Eutectic partnered with Dylan Beck, recently appointed onsite liaison for NCECA 2017, to conceptualize and curate this show. Much of Dylan’s recent work has reflected on cloud imagery and how artists translate the theme into clay. He’s selected work from Samuel Chung, Julia Galloway, Kyungmin Park and Joe Page to be shown in Cloud Sourcing, along with a few of his own pieces.

Show Statement from Dylan Beck
The cloud, a motif that has appeared in ceramics for thousands of years, continues to proliferate in all genres of contemporary ceramics. From as early as the 12th century B.C. the cloud motif appeared in Chinese ceramic objects, and has been interpreted to represent the heavens, immortality, transformation, the cosmos, etc. Though historical uses of cloud imagery are attributed with these grandiose themes, the use of cloud imagery still holds its place in ceramics as dynamic decorative imagery. You need not look very far to find the cloud in contemporary ceramics. This enduring symbol remains a source of inspiration for ceramists.

The exhibition Cloud Sourcing is a sample of contemporary works in ceramics that draw from the deep history of the cloud imagery and form for decoration, design, environmental commentary, ephemerality, and identity. Clouds are found throughout the gradient of contemporary ceramics, from utilitarian wares to interactive installation.
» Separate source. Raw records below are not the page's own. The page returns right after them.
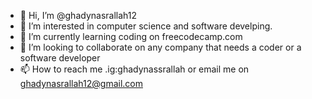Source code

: - 👋 Hi, I’m @ghadynasrallah12
- 👀 I’m interested in computer science and software develping.
- 🌱 I’m currently learning coding on freecodecamp.com
- 💞️ I’m looking to collaborate on any company that needs a coder or  a software developer
- 📫 How to reach me .ig:ghadynassrallah or email me on ghadynasrallah12@gmail.com

<!---
ghadynasrallah12/ghadynasrallah12 is a ✨ special ✨ repository because its `README.md` (this file) appears on your GitHub profile.
You can click the Preview link to take a look at your changes.
--->
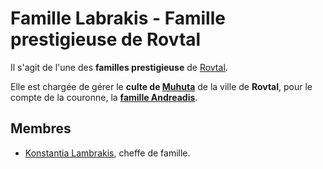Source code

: # Famille Labrakis - Famille prestigieuse de Rovtal

Il s'agit de l'une des **familles prestigieuse** de [Rovtal](../../../VILLES/Rovtal.md).

Elle est chargée de gérer le **culte de [Muhuta](../../../COSMOLOGIE/PLANS_ET_DIVINITES/Muhuta.md)** de la ville de **Rovtal**, pour le compte de la couronne, la [**famille Andreadis**](./Famille_Andreadis.md).

## Membres 
* [Konstantia Lambrakis](../KonstantiaLambrakis.md), cheffe de famille.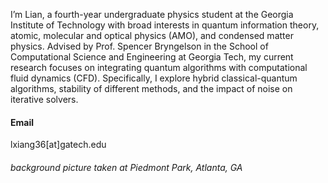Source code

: I’m Lian, a fourth-year undergraduate physics student at the Georgia Institute of Technology with broad interests in quantum information theory, atomic, molecular and optical physics (AMO), and condensed matter physics. Advised by Prof. Spencer Bryngelson in the School of Computational Science and Engineering at Georgia Tech, my current research focuses on integrating quantum algorithms with computational fluid dynamics (CFD). Specifically, I explore hybrid classical-quantum algorithms, stability of different methods, and the impact of noise on iterative solvers.

#### Email
lxiang36[at]gatech.edu

###### background picture taken at Piedmont Park, Atlanta, GA


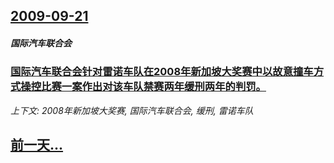 ## [2009-09-21](/news/2009/09/21/index.md)

##### 国际汽车联合会
### [国际汽车联合会针对雷诺车队在2008年新加坡大奖赛中以故意撞车方式操控比赛一案作出对该车队禁赛两年缓刑两年的判罚。](/news/2009/09/21/国际汽车联合会针对雷诺车队在2008年新加坡大奖赛中以故意撞车方式操控比赛一案作出对该车队禁赛两年缓刑两年的判罚.md)
_上下文: 2008年新加坡大奖赛, 国际汽车联合会, 缓刑, 雷诺车队_

## [前一天...](/news/2009/09/20/index.md)

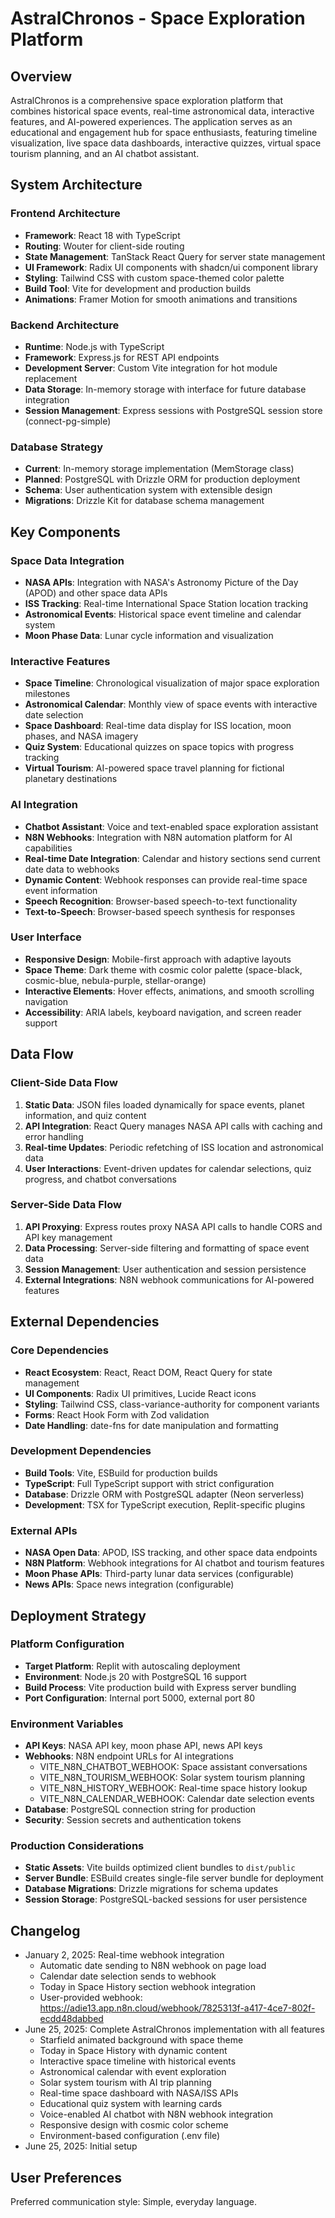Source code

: # AstralChronos - Space Exploration Platform

## Overview

AstralChronos is a comprehensive space exploration platform that combines historical space events, real-time astronomical data, interactive features, and AI-powered experiences. The application serves as an educational and engagement hub for space enthusiasts, featuring timeline visualization, live space data dashboards, interactive quizzes, virtual space tourism planning, and an AI chatbot assistant.

## System Architecture

### Frontend Architecture
- **Framework**: React 18 with TypeScript
- **Routing**: Wouter for client-side routing
- **State Management**: TanStack React Query for server state management
- **UI Framework**: Radix UI components with shadcn/ui component library
- **Styling**: Tailwind CSS with custom space-themed color palette
- **Build Tool**: Vite for development and production builds
- **Animations**: Framer Motion for smooth animations and transitions

### Backend Architecture
- **Runtime**: Node.js with TypeScript
- **Framework**: Express.js for REST API endpoints
- **Development Server**: Custom Vite integration for hot module replacement
- **Data Storage**: In-memory storage with interface for future database integration
- **Session Management**: Express sessions with PostgreSQL session store (connect-pg-simple)

### Database Strategy
- **Current**: In-memory storage implementation (MemStorage class)
- **Planned**: PostgreSQL with Drizzle ORM for production deployment
- **Schema**: User authentication system with extensible design
- **Migrations**: Drizzle Kit for database schema management

## Key Components

### Space Data Integration
- **NASA APIs**: Integration with NASA's Astronomy Picture of the Day (APOD) and other space data APIs
- **ISS Tracking**: Real-time International Space Station location tracking
- **Astronomical Events**: Historical space event timeline and calendar system
- **Moon Phase Data**: Lunar cycle information and visualization

### Interactive Features
- **Space Timeline**: Chronological visualization of major space exploration milestones
- **Astronomical Calendar**: Monthly view of space events with interactive date selection
- **Space Dashboard**: Real-time data display for ISS location, moon phases, and NASA imagery
- **Quiz System**: Educational quizzes on space topics with progress tracking
- **Virtual Tourism**: AI-powered space travel planning for fictional planetary destinations

### AI Integration
- **Chatbot Assistant**: Voice and text-enabled space exploration assistant
- **N8N Webhooks**: Integration with N8N automation platform for AI capabilities
- **Real-time Date Integration**: Calendar and history sections send current date data to webhooks
- **Dynamic Content**: Webhook responses can provide real-time space event information
- **Speech Recognition**: Browser-based speech-to-text functionality
- **Text-to-Speech**: Browser-based speech synthesis for responses

### User Interface
- **Responsive Design**: Mobile-first approach with adaptive layouts
- **Space Theme**: Dark theme with cosmic color palette (space-black, cosmic-blue, nebula-purple, stellar-orange)
- **Interactive Elements**: Hover effects, animations, and smooth scrolling navigation
- **Accessibility**: ARIA labels, keyboard navigation, and screen reader support

## Data Flow

### Client-Side Data Flow
1. **Static Data**: JSON files loaded dynamically for space events, planet information, and quiz content
2. **API Integration**: React Query manages NASA API calls with caching and error handling
3. **Real-time Updates**: Periodic refetching of ISS location and astronomical data
4. **User Interactions**: Event-driven updates for calendar selections, quiz progress, and chatbot conversations

### Server-Side Data Flow
1. **API Proxying**: Express routes proxy NASA API calls to handle CORS and API key management
2. **Data Processing**: Server-side filtering and formatting of space event data
3. **Session Management**: User authentication and session persistence
4. **External Integrations**: N8N webhook communications for AI-powered features

## External Dependencies

### Core Dependencies
- **React Ecosystem**: React, React DOM, React Query for state management
- **UI Components**: Radix UI primitives, Lucide React icons
- **Styling**: Tailwind CSS, class-variance-authority for component variants
- **Forms**: React Hook Form with Zod validation
- **Date Handling**: date-fns for date manipulation and formatting

### Development Dependencies
- **Build Tools**: Vite, ESBuild for production builds
- **TypeScript**: Full TypeScript support with strict configuration
- **Database**: Drizzle ORM with PostgreSQL adapter (Neon serverless)
- **Development**: TSX for TypeScript execution, Replit-specific plugins

### External APIs
- **NASA Open Data**: APOD, ISS tracking, and other space data endpoints
- **N8N Platform**: Webhook integrations for AI chatbot and tourism features
- **Moon Phase APIs**: Third-party lunar data services (configurable)
- **News APIs**: Space news integration (configurable)

## Deployment Strategy

### Platform Configuration
- **Target Platform**: Replit with autoscaling deployment
- **Environment**: Node.js 20 with PostgreSQL 16 support
- **Build Process**: Vite production build with Express server bundling
- **Port Configuration**: Internal port 5000, external port 80

### Environment Variables
- **API Keys**: NASA API key, moon phase API, news API keys
- **Webhooks**: N8N endpoint URLs for AI integrations
  - VITE_N8N_CHATBOT_WEBHOOK: Space assistant conversations
  - VITE_N8N_TOURISM_WEBHOOK: Solar system tourism planning
  - VITE_N8N_HISTORY_WEBHOOK: Real-time space history lookup
  - VITE_N8N_CALENDAR_WEBHOOK: Calendar date selection events
- **Database**: PostgreSQL connection string for production
- **Security**: Session secrets and authentication tokens

### Production Considerations
- **Static Assets**: Vite builds optimized client bundles to `dist/public`
- **Server Bundle**: ESBuild creates single-file server bundle for deployment
- **Database Migrations**: Drizzle migrations for schema updates
- **Session Storage**: PostgreSQL-backed sessions for user persistence

## Changelog

- January 2, 2025: Real-time webhook integration
  - Automatic date sending to N8N webhook on page load
  - Calendar date selection sends to webhook
  - Today in Space History section webhook integration
  - User-provided webhook: https://adie13.app.n8n.cloud/webhook/7825313f-a417-4ce7-802f-ecdd48dabbed
- June 25, 2025: Complete AstralChronos implementation with all features
  - Starfield animated background with space theme
  - Today in Space History with dynamic content
  - Interactive space timeline with historical events
  - Astronomical calendar with event exploration
  - Solar system tourism with AI trip planning
  - Real-time space dashboard with NASA/ISS APIs
  - Educational quiz system with learning cards
  - Voice-enabled AI chatbot with N8N webhook integration
  - Responsive design with cosmic color scheme
  - Environment-based configuration (.env file)
- June 25, 2025: Initial setup

## User Preferences

Preferred communication style: Simple, everyday language.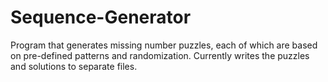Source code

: # Sequence-Generator
Program that generates missing number puzzles, each of which are based on pre-defined patterns and randomization.
Currently writes the puzzles and solutions to separate files.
Cloud Sourcing provides a snapshot of the elemental attraction to the cloud in contemporary American ceramics.

The act of sculpting or drawing a cloud is futile. The cloud is the ultimate ephemeral object. In a constant state of change, one could never capture the image of an individual cloud, especially in a material that is dense, heavy, and opaque. This challenge continually draws ceramists to attempt the impossible.